The Bay Area was home ground for guitarist Grimes; Hooker was one of two major bandleading figures who plucked this picker out from an almost quivering quorum of West Coast guitarists trying to get their names on album covers. Researchers into the Grimes mystique who are on low budgets would do well to remember that the "discard" or "free" section of the used record pile inevitably will include several copies of Down the Road by Stephen Stills and his Manassas band; a copy without scratches is possible for one dollar circa 2005. Grimes played on this album and with this band in the early '70s, establishing his own versatility as well as satisfying Stills' stomach for authentic urban blues. His connections on the '70s rock scene led to some session work as well. From the same year as the aforementioned Manassas LP but much more pleasing to the eye is 1973's Phew! by soul-rocker Claudia Lennear, featuring Grimes alongside guitarists Jim Dickinson and Ry Cooder.

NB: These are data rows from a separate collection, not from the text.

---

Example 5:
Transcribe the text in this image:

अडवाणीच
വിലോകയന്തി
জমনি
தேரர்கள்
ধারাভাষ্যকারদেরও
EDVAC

The lingering and prolific presence of the latter two performers stands in stark contrast to what happened with Grimes, best expressed in the question "Is there life after Lennear?" He seems to have crumbled into the rock guitar session scene, the clearest images of his musicality not surprisingly present throughout his relationship with Hooker, an obvious nurturer of talent. During the '60s, the younger Grimes had the benefit of working with Tucker, a lead player already seasoned with Chicago blues experience. In the '70s, Grimes did not enjoy such brilliant company in Hooker's Coast to Coast Blues Band, which by then included the insipid John Lee Hooker Jr. But this became the period when Grimes was allowed to become most expansive with his playing. Veteran urban blues producer Ed Michel even noticed this in the din of a 1973 Lightnin' Hopkins extravaganza with a throng of guest guitarists, in his liner notes mentioning "Charlie Grimes, to whom John Lee was making available a lot of solo space."